Vision Services Readiness Assessment, 2020 – a short questionnaire for health centers to assess their readiness to start an eye health and vision care program. Assessment results include resources such as a vision equipment cost calculator

The National Eye Institute’s National Eye Health Education Programan extensive library of patient education resources and tools in different languages

Integrating Eye Services into Primary Care, 2021 developed by Prevent Blindness, this resource includes recommendations and a sample business plan for health centers.

American Optometric Association’s Business Model – this tool walks health centers through how to create a business model when starting up an eye and vision care program.

Optometry in Health Centers Budget and Equipment List –  this resource provides a list of equipment necessary for starting up an eye and vision care program and includes cost estimates.  Available in both pdf and spreadsheet.

Looking for more info about ACU’s programs or sponsorship opportunities? Please contact ACU’s Program Director, Luke Ertle.

Past Work: Health Center Grants

Mobile Vision Clinics

Since 2017, ACU has partnered with schools and health centers to provide over 3500 vision exams through mobile vision clinics. Over 56% of the people who had an examination at a mobile vision clinic needed prescription glasses which were provided in the days following the events.

Startup and Expansion Grants for Permanent Eye Health and Vision Clinics

The provision of on-site, comprehensive eye and vision care speaks directly to the mission of health centers to provide primary, preventive health care services. As such ACU provides small grants to federally qualified health centers (FQHCs) and look-alikes to support the costs of vision equipment and supplies. Since 2018, ACU has assisted twenty-nine FQHCs in establishing and expanding permanent eye health and vision care programs.

A 2021 grantee of the program, PrimaryOne Health in Columbus, Ohio, used funds to support the purchase of an optical coherence tomography (OCT) machine for their East Main Street location. This machine is currently being used to diagnose and help treat individuals with glaucoma and retinal diseases like age-related macular degeneration and diabetic eye disease. It has expanded and enhanced their ability to provide comprehensive care for their vulnerable patient population of individuals from communities disproportionately impacted by these issues.
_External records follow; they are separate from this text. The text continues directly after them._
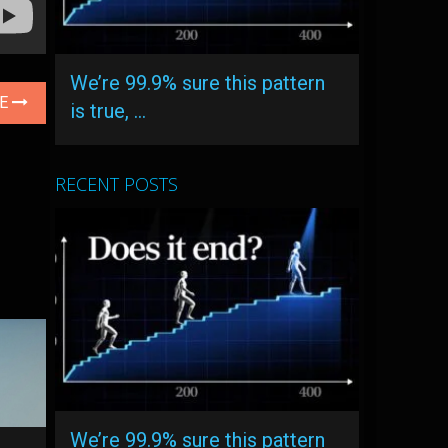
We’re 99.9% sure this pattern
LE
is true, …
RECENT POSTS
We’re 99.9% sure this pattern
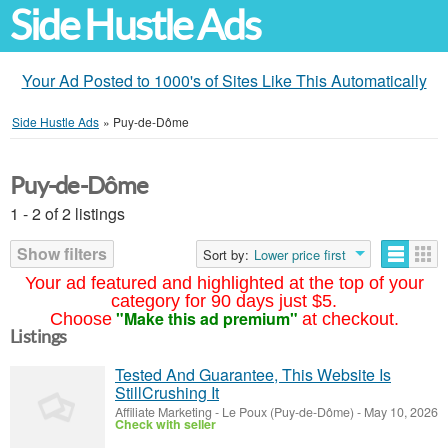
Side Hustle Ads
Your Ad Posted to 1000's of Sites Like This Automatically
Side Hustle Ads
»
Puy-de-Dôme
Puy-de-Dôme
1 - 2 of 2 listings
Show filters
Sort by:
Lower price first
Your ad featured and highlighted at the top of your
category for 90 days just $5.
"Make this ad premium"
Choose
at checkout.
Listings
Tested And Guarantee, This Website Is
StillCrushing It
Affiliate Marketing
-
Le Poux (Puy-de-Dôme)
-
May 10, 2026
Check with seller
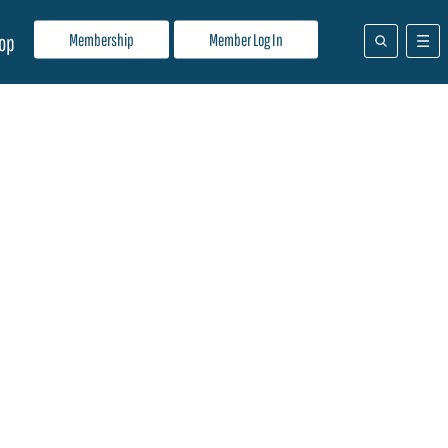
Membership
Member Log In
op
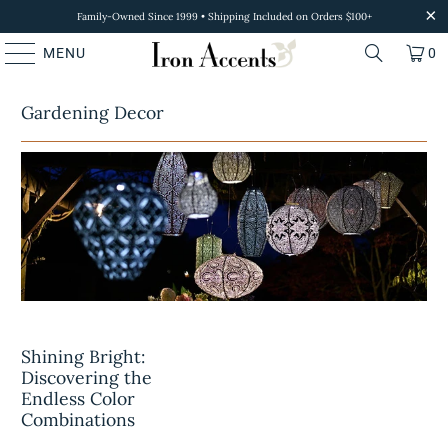
Family-Owned Since 1999 • Shipping Included on Orders $100+
MENU
0
Gardening Decor
Shining Bright:
Discovering the
Endless Color
Combinations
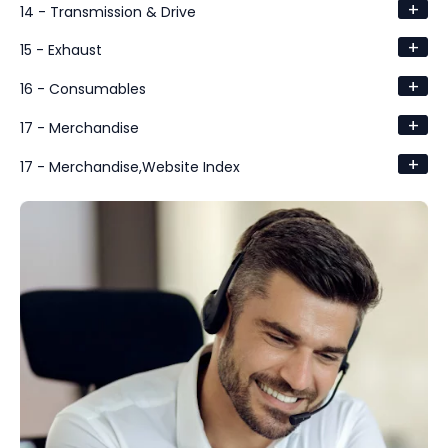
+
14 - Transmission & Drive
+
15 - Exhaust
+
16 - Consumables
+
17 - Merchandise
+
17 - Merchandise,Website Index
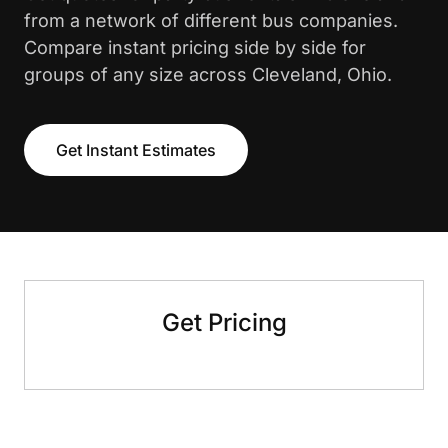
from a network of different bus companies.
Compare instant pricing side by side for
groups of any size across Cleveland, Ohio.
Get Instant Estimates
Get Pricing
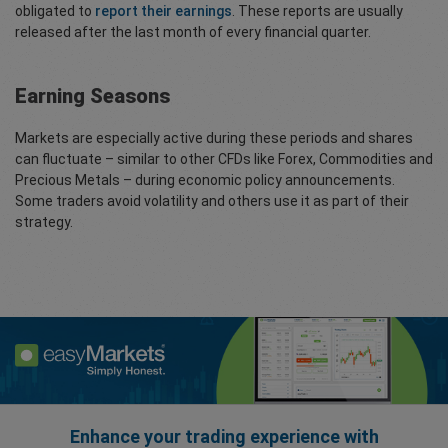
obligated to
report their earnings
. These reports are usually
released after the last month of every financial quarter.
Earning Seasons
Markets are especially active during these periods and shares
can fluctuate – similar to other CFDs like Forex, Commodities and
Precious Metals – during economic policy announcements.
Some traders avoid volatility and others use it as part of their
strategy.
Enhance your trading experience with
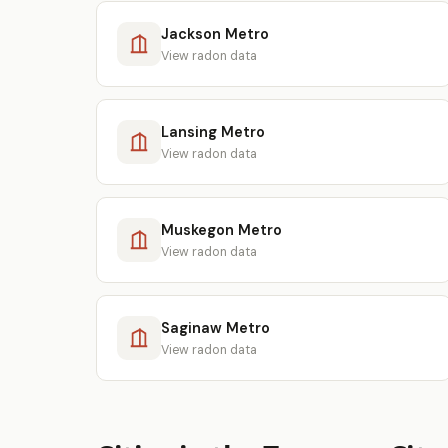
Jackson Metro
View radon data
Lansing Metro
View radon data
Muskegon Metro
View radon data
Saginaw Metro
View radon data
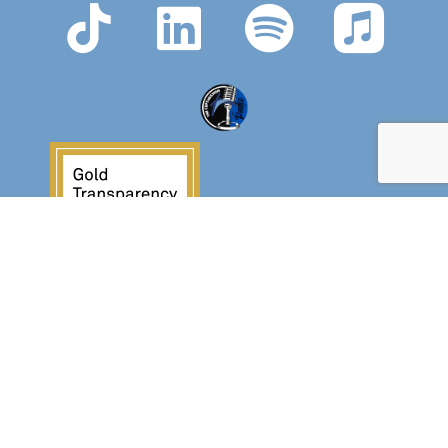
Crossover Ministries, Inc., doing business as
CUPS Mission, is a federally recognized 501(c)(3)
charitable organization (EIN 57-0907653).
Crossover Ministries, Inc. exists exclusively for
charitable, religious, educational, and
humanitarian purposes by demonstrating the love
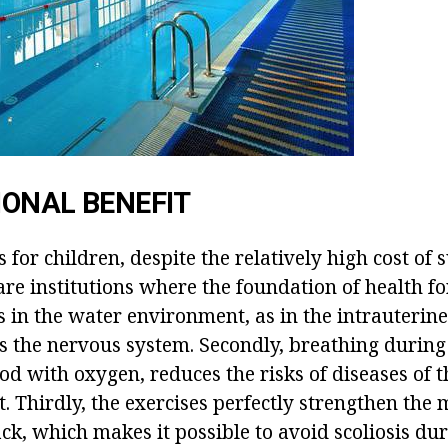
ONAL BENEFIT
or children, despite the relatively high cost of 
are institutions where the foundation of health for 
 is in the water environment, as in the intrauterin
cts the nervous system. Secondly, breathing duri
od with oxygen, reduces the risks of diseases of 
t. Thirdly, the exercises perfectly strengthen the 
ck, which makes it possible to avoid scoliosis dur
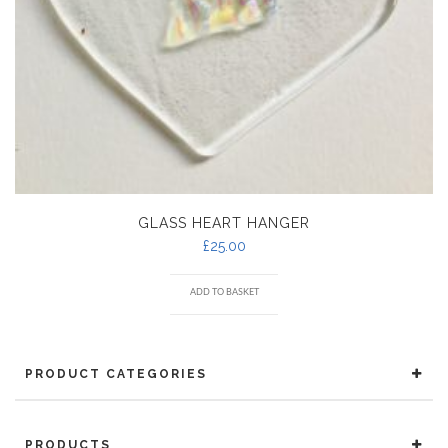
GLASS HEART HANGER
£
25.00
ADD TO BASKET
PRODUCT CATEGORIES
PRODUCTS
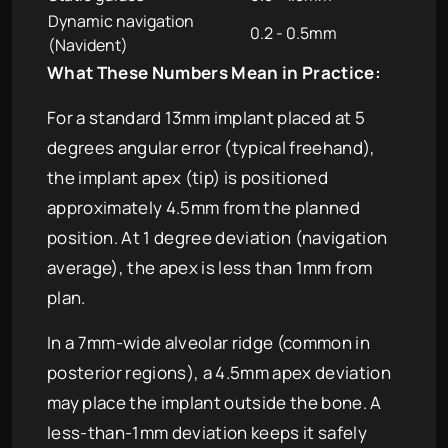
Dynamic navigation
0.2 - 0.5mm
(Navident)
What These Numbers Mean in Practice:
For a standard 13mm implant placed at 5
degrees angular error (typical freehand),
the implant apex (tip) is positioned
approximately 4.5mm from the planned
position. At 1 degree deviation (navigation
average), the apex is less than 1mm from
plan.
In a 7mm-wide alveolar ridge (common in
posterior regions), a 4.5mm apex deviation
may place the implant outside the bone. A
less-than-1mm deviation keeps it safely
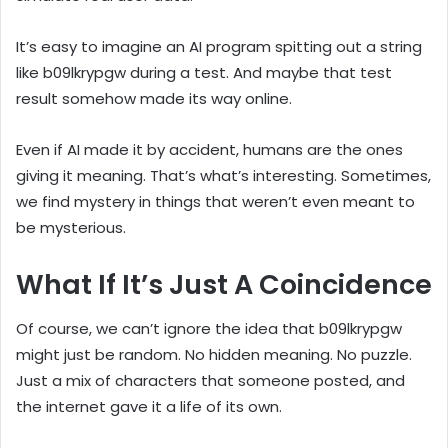
It’s easy to imagine an AI program spitting out a string
like b09lkrypgw during a test. And maybe that test
result somehow made its way online.
Even if AI made it by accident, humans are the ones
giving it meaning. That’s what’s interesting. Sometimes,
we find mystery in things that weren’t even meant to
be mysterious.
What If It’s Just A Coincidence
Of course, we can’t ignore the idea that b09lkrypgw
might just be random. No hidden meaning. No puzzle.
Just a mix of characters that someone posted, and
the internet gave it a life of its own.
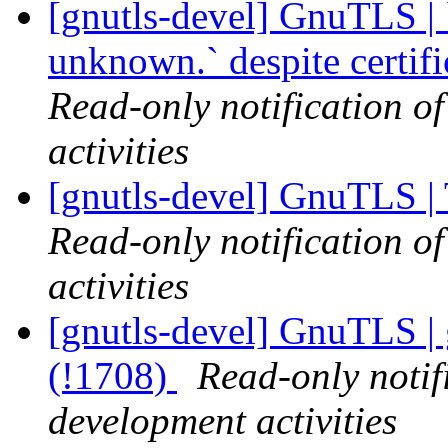
[gnutls-devel] GnuTLS | `
unknown.` despite certif
Read-only notification o
activities
[gnutls-devel] GnuTLS |
Read-only notification o
activities
[gnutls-devel] GnuTLS | 
(!1708)
Read-only notif
development activities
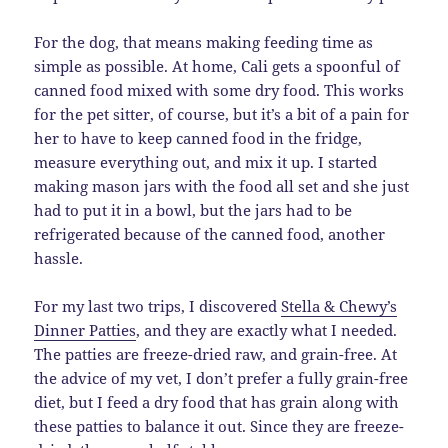
For the dog, that means making feeding time as
simple as possible. At home, Cali gets a spoonful of
canned food mixed with some dry food. This works
for the pet sitter, of course, but it’s a bit of a pain for
her to have to keep canned food in the fridge,
measure everything out, and mix it up. I started
making mason jars with the food all set and she just
had to put it in a bowl, but the jars had to be
refrigerated because of the canned food, another
hassle.
For my last two trips, I discovered
Stella & Chewy’s
Dinner Patties
, and they are exactly what I needed.
The patties are freeze-dried raw, and grain-free. At
the advice of my vet, I don’t prefer a fully grain-free
diet, but I feed a dry food that has grain along with
these patties to balance it out. Since they are freeze-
“Having to refer our patients to another site meant that we were sometimes exacerbating the transportation, scheduling, and/or financial barriers faced by the patients. In the area served by the site, nearly 33% of the population is considered low income, and 59.2% of the population is at or below 138% of the federal poverty line and/or uninsured. Referring our patients elsewhere would significantly decrease the likelihood that our patients would go on to receive the follow-up care they need at a price they could afford. By providing low-cost vision care services to our patients, we can ensure that they have access to quality eye care, regardless of their ability to pay.”